A prisão, o terror, o isolamento não destruíram Angela. Ela martela sua pregação mantendo-se distante tanto dos comunistas, que ela acha “psicorrígidos”, quanto dos que defendiam o nacionalismo negro, com combates, criação de uma nação afro-americana ou mesmo a volta para a África.
Mulher e negra
A voz de Angela é quase única também por associar em uma mesma profecia a luta pela dignidade dos negros e a emancipação feminina. “Havia um machismo maciço, ela se lembra, tanto entre os comunistas quanto no nacionalismo negro. As mulheres não eram consideradas capazes de carregar a causa, de serem líderes.” Seria não conhecer bem Angela acreditar que ela iria se limitar, nas organizações negras, à tarefa de passar o pano no chão ou preparar a marmita dos senhores.
Então será que ela vai adotar o combate das feministas americanas da década de 70? Meu Deus! “Mas essas mulheres eram burguesas demais para mim. Elas eram brancas e lutavam pelo direito ao trabalho e ao aborto. Mas as negras já tinham uma profissão. Elas eram domésticas. Minha concepção do feminismo é a de uma emancipação que vai além das fronteiras estabelecidas. As questões de sexualidade, de raça, de classe e de gênero estão intimamente ligadas.”
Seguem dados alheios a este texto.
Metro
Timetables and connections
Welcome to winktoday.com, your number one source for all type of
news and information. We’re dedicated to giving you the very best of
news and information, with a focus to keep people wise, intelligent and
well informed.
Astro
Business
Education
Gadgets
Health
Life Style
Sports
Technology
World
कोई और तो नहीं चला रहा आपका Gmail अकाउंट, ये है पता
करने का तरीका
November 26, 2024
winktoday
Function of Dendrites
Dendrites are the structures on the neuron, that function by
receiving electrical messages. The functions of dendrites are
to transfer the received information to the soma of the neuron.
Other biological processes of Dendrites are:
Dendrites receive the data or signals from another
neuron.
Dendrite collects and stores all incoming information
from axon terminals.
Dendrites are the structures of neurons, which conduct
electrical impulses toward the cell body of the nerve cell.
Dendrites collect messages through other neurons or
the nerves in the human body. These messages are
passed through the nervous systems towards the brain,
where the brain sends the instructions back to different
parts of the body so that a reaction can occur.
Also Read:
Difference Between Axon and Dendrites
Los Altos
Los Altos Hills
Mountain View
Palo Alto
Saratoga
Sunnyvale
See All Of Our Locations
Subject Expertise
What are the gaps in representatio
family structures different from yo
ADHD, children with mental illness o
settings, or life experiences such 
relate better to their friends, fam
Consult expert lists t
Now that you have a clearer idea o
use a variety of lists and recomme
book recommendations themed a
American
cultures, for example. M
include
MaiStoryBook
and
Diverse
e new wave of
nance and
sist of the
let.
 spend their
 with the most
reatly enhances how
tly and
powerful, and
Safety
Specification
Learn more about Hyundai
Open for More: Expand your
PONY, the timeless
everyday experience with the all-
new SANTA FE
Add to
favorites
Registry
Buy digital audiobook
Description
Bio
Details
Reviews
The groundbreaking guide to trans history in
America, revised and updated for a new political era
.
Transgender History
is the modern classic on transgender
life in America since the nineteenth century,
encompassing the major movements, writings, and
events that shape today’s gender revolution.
E ela oferece esta bela fórmula: “Meu objetivo sempre foi encontrar pontos entre as ideias e derrubar os muros. E os muros derrubados se transformam em pontes”. Inimigo, o raivoso Louis Farrakhan, chefe da Nação do Islã que organizou a Marcha do 1 Milhão em 1995, acusou Angela de ser lésbica. Por isso não. Em 1997, na revista Out, ela declara: “Sim, sou lésbica”.
Longo caminho
A América mudou muito desde o tempo em que a menina de 12 anos boicotava um ônibus porque os negros não tinham o direito de andar ao lado dos brancos nos transportes públicos. Ângela reconhece os progressos. Em sua juventude, raros eram os negros no ensino superior. Hoje, eles são milhões. Mas a estrada é longa ainda, ela repete. Diante da observação de que uma coisa inacreditável aconteceu, a eleição de um negro para a Presidência dos Estados Unidos, ela modera o entusiasmo. “Hoje, ninguém na Casa Branca parece se preocupar com o fato de que 1 milhão de negros estão nas prisões americanas.”
É assim que fala a mulher de Santa Cruz, em uma universidade dessa Califórnia que Nixon e Reagan juraram lhe proibir para sempre. Ela ensina Kant e Hegel, Platão, Merleau-Ponty e Theodore Adorno, Herbert Marcuse. Ela não usa mais o cabelo afro. Às vezes ela tem dreadlocks, essas mechas misturadas que se formam sozinhas quando os cabelos crescem naturalmente ou quando são antes trançados. Ela está ali, tranquila, resoluta, intratável. Ela foi um momento trágico da história dos Estados Unidos. Ela permanece um momento da história do mundo.